Was he shortsighted? Sure. But that was also part of the point. He was smaller than the wild, smaller than nature and the great things he tried. He held his own for a while, and then succumbed to his smallness.

Had he not abandoned his family as he did, had he not looked down on his life, I'd have more sympathy for him. Had he been honest with his unhappiness with the people who loved him so well, before leaving, before burning his money and wandering off into the wild, then yes, I would think higher of him. But in his great searching for something great, for himself, he ran away.

Running away was not brave or strong or any of the things he wanted to be. He wasn't truly independent if he was merely escaping. He had those moments, of course, and had he been honest with his family, I would be more moved by what he did, by what he attempted. But daring without honesty is not integrity.

He was partway there.

He dared, at least.

Overall, I enjoyed this book. It is one of those books everyone probably should read, not as a cautionary tale, not as an inspirational tale, but rather, as a story of one young man, and others like him.

What makes some people do things that others perceive as crazy? This book offers some explanations, but no answers, because there really is no one answer.

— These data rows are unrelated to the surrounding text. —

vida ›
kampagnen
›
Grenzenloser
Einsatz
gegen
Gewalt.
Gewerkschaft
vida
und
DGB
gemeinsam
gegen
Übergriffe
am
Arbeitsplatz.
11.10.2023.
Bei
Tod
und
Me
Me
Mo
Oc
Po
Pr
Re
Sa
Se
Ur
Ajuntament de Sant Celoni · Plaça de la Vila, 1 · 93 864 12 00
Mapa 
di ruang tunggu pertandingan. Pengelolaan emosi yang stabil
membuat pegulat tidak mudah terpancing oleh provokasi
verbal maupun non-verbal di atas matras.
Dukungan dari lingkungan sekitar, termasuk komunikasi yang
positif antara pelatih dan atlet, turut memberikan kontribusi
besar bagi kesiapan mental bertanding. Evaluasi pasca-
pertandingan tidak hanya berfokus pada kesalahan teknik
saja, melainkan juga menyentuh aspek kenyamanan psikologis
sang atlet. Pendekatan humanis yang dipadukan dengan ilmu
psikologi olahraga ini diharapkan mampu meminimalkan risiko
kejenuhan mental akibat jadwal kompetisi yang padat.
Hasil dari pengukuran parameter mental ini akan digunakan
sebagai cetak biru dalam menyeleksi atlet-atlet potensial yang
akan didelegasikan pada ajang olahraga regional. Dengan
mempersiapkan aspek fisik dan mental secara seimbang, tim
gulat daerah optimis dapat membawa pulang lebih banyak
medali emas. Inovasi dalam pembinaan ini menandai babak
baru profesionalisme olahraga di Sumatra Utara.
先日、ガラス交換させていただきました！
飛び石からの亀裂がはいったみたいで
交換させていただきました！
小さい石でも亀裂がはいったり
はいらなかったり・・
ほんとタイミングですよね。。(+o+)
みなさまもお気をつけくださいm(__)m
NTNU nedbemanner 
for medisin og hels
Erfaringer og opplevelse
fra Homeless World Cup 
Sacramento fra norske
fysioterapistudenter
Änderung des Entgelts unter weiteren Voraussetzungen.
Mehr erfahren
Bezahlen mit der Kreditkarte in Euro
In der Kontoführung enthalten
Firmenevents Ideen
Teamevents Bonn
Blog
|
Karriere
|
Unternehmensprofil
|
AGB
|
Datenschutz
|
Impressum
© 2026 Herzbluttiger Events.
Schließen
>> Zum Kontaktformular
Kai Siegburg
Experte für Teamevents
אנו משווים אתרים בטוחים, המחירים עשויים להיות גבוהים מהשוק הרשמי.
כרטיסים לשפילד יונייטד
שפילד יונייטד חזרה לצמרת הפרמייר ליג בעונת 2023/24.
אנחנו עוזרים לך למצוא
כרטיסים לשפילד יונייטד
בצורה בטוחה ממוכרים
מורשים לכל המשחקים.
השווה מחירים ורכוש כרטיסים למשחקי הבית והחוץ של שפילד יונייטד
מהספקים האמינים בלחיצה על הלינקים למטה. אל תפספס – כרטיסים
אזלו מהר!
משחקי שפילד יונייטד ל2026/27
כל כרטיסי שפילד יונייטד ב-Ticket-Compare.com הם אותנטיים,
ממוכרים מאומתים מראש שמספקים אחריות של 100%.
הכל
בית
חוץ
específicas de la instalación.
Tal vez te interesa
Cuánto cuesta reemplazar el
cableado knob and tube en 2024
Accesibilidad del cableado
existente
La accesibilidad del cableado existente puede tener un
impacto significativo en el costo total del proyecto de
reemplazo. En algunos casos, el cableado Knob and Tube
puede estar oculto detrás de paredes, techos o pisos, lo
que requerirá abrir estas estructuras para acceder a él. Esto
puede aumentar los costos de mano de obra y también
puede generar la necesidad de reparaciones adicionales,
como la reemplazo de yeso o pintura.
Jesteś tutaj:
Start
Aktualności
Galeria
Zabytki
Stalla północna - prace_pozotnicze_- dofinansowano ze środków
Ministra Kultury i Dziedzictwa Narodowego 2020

So there you have it, a rambling review of my thoughts of Into The Wild. And while I may not have been inspired to throw off society and go live in the Alaskan wilderness by reading this book, it did speak to me, and for that, it gets my recommendations.

 

What do you think of the idea of people who abandon society to live on their own in the wild, or who challenge themselves physically and mentally on their own in nature? Would you ever be tempted to leave it all and walk into the wild?